──────── Entries provided ────────

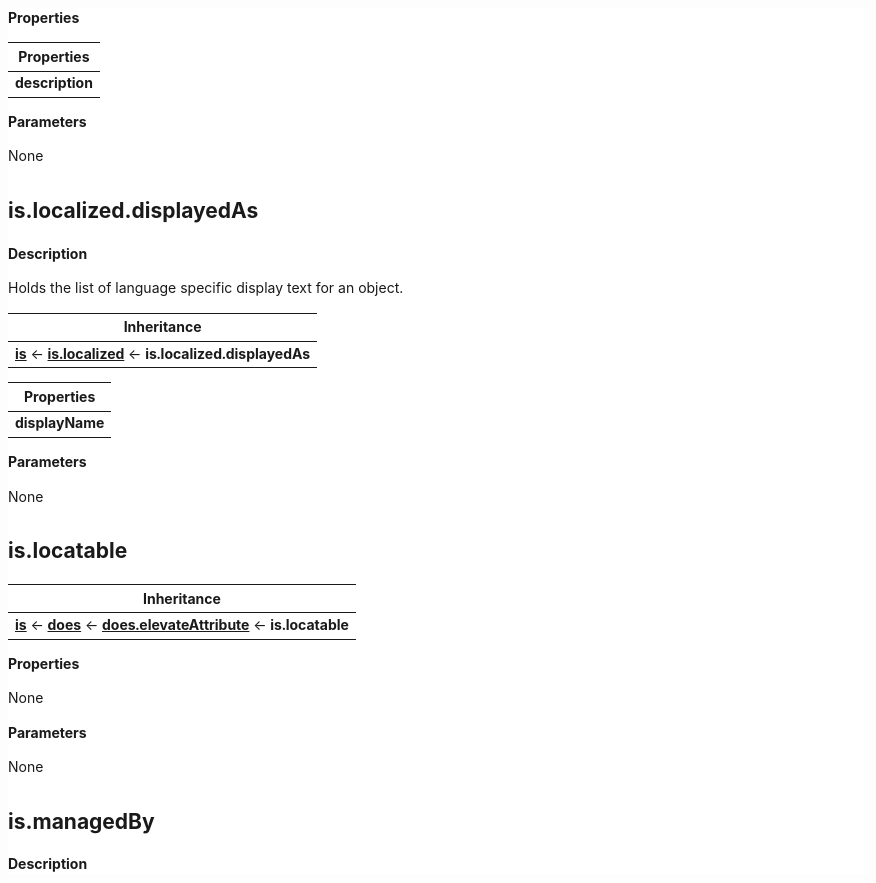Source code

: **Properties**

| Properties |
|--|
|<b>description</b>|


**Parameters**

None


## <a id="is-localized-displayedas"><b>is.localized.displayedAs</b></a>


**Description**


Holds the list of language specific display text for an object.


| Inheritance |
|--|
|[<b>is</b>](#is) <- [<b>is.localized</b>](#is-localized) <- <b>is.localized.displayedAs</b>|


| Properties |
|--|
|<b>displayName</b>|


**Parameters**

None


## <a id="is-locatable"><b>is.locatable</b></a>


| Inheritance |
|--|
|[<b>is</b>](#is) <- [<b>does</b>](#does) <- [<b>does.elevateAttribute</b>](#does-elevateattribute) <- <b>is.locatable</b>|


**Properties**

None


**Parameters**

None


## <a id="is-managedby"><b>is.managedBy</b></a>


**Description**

────────
──────── Entries provided ────────

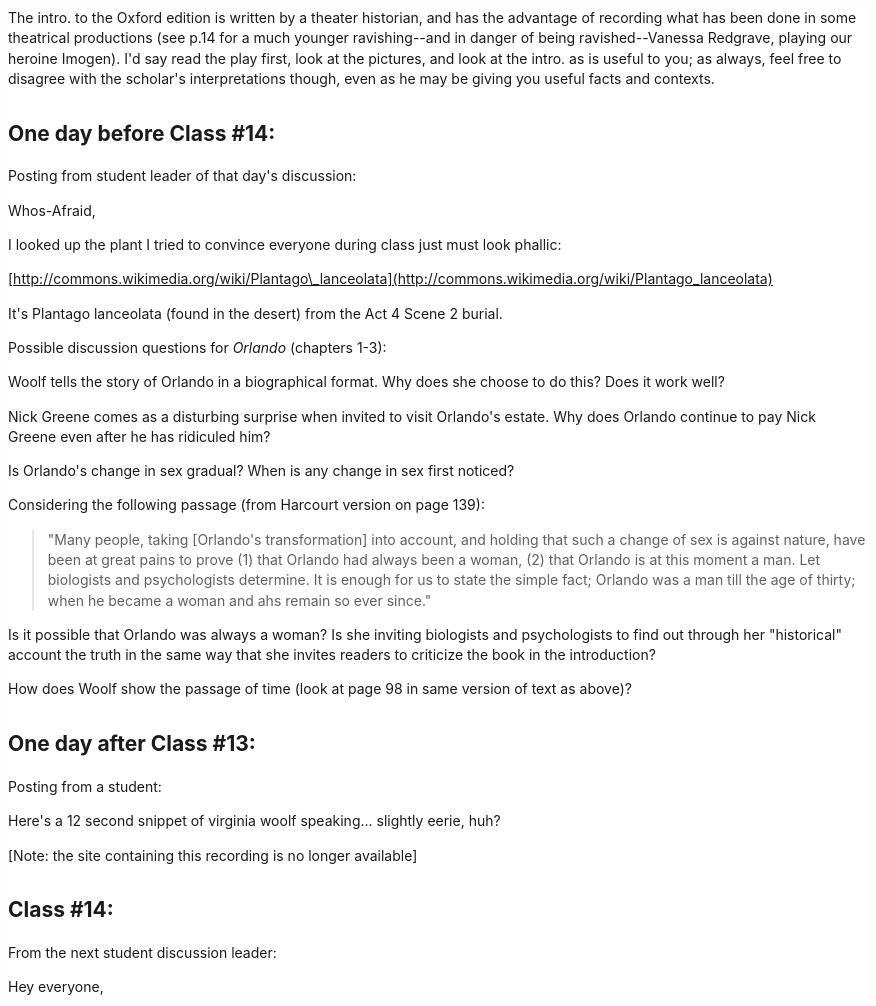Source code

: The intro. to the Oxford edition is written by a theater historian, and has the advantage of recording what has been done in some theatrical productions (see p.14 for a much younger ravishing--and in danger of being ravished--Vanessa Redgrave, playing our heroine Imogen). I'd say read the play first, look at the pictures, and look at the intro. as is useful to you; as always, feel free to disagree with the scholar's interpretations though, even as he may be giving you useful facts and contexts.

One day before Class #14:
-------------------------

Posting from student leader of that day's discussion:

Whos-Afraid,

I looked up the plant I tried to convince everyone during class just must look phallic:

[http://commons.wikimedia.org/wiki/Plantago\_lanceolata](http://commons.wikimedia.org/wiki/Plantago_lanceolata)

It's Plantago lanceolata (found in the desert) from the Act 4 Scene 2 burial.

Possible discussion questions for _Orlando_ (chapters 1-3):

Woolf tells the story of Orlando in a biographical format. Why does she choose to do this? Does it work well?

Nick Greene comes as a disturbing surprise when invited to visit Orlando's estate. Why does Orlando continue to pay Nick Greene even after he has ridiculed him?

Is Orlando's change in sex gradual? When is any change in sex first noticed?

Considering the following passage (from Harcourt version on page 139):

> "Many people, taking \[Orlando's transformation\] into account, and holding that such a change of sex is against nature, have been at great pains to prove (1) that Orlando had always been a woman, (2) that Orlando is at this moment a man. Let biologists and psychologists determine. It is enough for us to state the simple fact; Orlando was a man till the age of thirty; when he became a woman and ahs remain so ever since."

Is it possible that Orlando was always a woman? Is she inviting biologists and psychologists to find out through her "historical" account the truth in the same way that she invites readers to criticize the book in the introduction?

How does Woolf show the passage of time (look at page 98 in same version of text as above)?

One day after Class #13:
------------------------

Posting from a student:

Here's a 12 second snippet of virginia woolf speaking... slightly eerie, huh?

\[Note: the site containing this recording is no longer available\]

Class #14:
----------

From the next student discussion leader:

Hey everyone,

────────

What you have to do: Only the lines holding "after" are wanted, so copy each of them from the material.

Answer box:
Nick Greene comes as a disturbing surprise when invited to visit Orlando's estate. Why does Orlando continue to pay Nick Greene even after he has ridiculed him?
One day after Class #13:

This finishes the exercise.